Mesmo sob o luar, a surpresa de Sandar era evidente. Ele levou um susto, abriu a boca… e a fechou de volta quando mais quatro Aiel irromperam da escuridão atrás dele. Com um suspiro, apoiou-se no bastão delgado.
— Parece que eu é que fui pego — resmungou. — Parece que eu é que vou ter que responder às perguntas de vocês. — Ele perscrutou a Pedra, depois balançou a cabeça. — Eu… fiz uma coisa hoje que… me preocupa. — Ele quase parecia falar sozinho, tentando desvendar o que acontecera. — Uma parte de mim diz que foi a coisa certa, que devo obediência. Sem dúvida parecia certo, quando fiz. Mas uma vozinha me diz que eu… cometi uma traição. Tenho certeza de que essa voz está errada, e ela é muito fraquinha, mas não para. — Ele ficou em silêncio e balançou a cabeça outra vez.

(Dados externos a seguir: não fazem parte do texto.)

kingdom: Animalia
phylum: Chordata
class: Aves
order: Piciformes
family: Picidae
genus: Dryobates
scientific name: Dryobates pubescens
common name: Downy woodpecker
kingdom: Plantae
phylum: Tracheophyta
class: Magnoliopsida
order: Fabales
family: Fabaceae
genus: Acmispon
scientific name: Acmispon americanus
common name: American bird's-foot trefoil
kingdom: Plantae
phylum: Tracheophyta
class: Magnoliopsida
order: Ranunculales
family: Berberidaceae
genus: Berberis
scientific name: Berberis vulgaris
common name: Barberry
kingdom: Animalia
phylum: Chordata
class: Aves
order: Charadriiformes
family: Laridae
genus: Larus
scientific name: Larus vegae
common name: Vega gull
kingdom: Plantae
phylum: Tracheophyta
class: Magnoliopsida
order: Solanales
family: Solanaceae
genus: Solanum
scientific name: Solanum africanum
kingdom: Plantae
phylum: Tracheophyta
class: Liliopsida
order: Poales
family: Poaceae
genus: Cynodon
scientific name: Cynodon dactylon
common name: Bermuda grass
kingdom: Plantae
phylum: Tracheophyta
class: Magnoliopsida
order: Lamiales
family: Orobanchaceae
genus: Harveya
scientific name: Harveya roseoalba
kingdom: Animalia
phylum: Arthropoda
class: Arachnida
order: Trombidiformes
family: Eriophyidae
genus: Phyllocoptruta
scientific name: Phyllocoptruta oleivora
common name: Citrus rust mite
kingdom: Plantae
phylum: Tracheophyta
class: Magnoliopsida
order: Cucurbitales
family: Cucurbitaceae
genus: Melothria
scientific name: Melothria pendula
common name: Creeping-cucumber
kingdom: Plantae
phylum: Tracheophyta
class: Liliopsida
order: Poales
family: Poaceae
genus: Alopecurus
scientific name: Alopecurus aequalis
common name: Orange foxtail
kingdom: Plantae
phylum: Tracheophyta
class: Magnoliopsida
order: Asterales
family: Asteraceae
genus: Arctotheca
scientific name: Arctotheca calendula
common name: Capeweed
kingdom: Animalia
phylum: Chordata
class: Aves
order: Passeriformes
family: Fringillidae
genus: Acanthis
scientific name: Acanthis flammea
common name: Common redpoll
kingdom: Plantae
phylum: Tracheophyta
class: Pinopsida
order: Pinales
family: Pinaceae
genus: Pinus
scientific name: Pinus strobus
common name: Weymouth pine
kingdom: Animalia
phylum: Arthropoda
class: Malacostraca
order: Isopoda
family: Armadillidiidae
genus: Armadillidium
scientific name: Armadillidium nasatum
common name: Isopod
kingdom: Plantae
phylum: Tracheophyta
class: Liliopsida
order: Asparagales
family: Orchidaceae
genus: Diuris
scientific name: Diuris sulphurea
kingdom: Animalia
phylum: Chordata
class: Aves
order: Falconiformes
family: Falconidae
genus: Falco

Um dos Aiel assentiu e falou com a voz do homem mais velho:
— Eu sou Rhuarc, do ramo dos Nove Vales dos Aiel Taardad, e já fui Aethan Dor, um Escudo Vermelho. Algumas vezes os Escudos Vermelhos fazem o que os seus caçadores de ladrões fazem. Digo isso para que compreenda que sei o que você faz e o tipo de homem que deve ser. Não pretendo machucá-lo, Juilin Sandar dos caçadores de ladrões, nem as pessoas de sua cidade, mas não lhe será permitido dar o grito de alerta. Se fizer silêncio, viverá. Se não, não.
— Não pretende fazer mal à cidade — repetiu Sandar, sem pressa. — Então por que está aqui?
— A Pedra. — O tom de Rhuarc deixava claro que não pretendia dizer nada além daquilo.
Depois de um instante, Sandar assentiu e murmurou:
— Eu quase gostaria que você tivesse o poder de causar algum mal à Pedra, Rhuarc. Vou segurar minha língua.
Rhuarc, o rosto ainda coberto pelo véu, se virou para Mat.
— E você, jovem sem nome? Vai me dizer por que vigia a Pedra tão de perto?
— Eu só queria dar uma caminhada ao luar — respondeu Mat, muito calmo. A mulher pôs a ponta da lança outra vez em sua garganta, e ele tentou não engolir. Bem, talvez eu possa contar alguma coisa a eles. Ele não podia deixar transparecer que estava abalado. Se deixasse o oponente perceber uma coisa dessas, perderia toda a vantagem. Com muito cuidado, usando dois dedos, afastou a lâmina do próprio pescoço. Imaginou ouvir a mulher rir baixinho. — Algumas pessoas que conheço estão dentro da Torre — explicou, tentando soar despreocupado. — Prisioneiras. Quero tirá-las de lá.
— Sozinho, sem nome? — perguntou Rhuarc.
— Bem, parece que não tem mais ninguém para vir comigo — retrucou Mat, ríspido. — A não ser que vocês queiram ajudar? Parecem que também estão interessados na Pedra. Se entrarem, talvez possamos ir juntos. O lance é arriscado de qualquer jeito, mas minha sorte é boa. — Até agora, pelo menos. Esbarrei com Aiel de véus negros e não fui degolado por eles, não dá para ter mais sorte que isso. Que me queime, não seria nada mau levar alguns Aiel lá para dentro comigo. — Apostar na minha sorte não costuma ser tão ruim.
— Não viemos atrás de prisioneiros, jogador — respondeu Rhuarc.
— Está na hora, Rhuarc. Mat não soube dizer de qual dos Aiel vinha a voz, mas o homem assentiu.
— Sim, Gaul. — Ele olhou de Mat para Sandar, e de volta para Mat. — Não cantem o grito de alerta. — O homem se virou e, dois passos adiante, já se misturara à sombra.
Mat levou um susto. Os outros Aiel também haviam desaparecido, deixando-o sozinho com o apanhador de ladrões. A menos que tenham deixado alguém nos vigiando. Que me queime, como é que eu vou saber?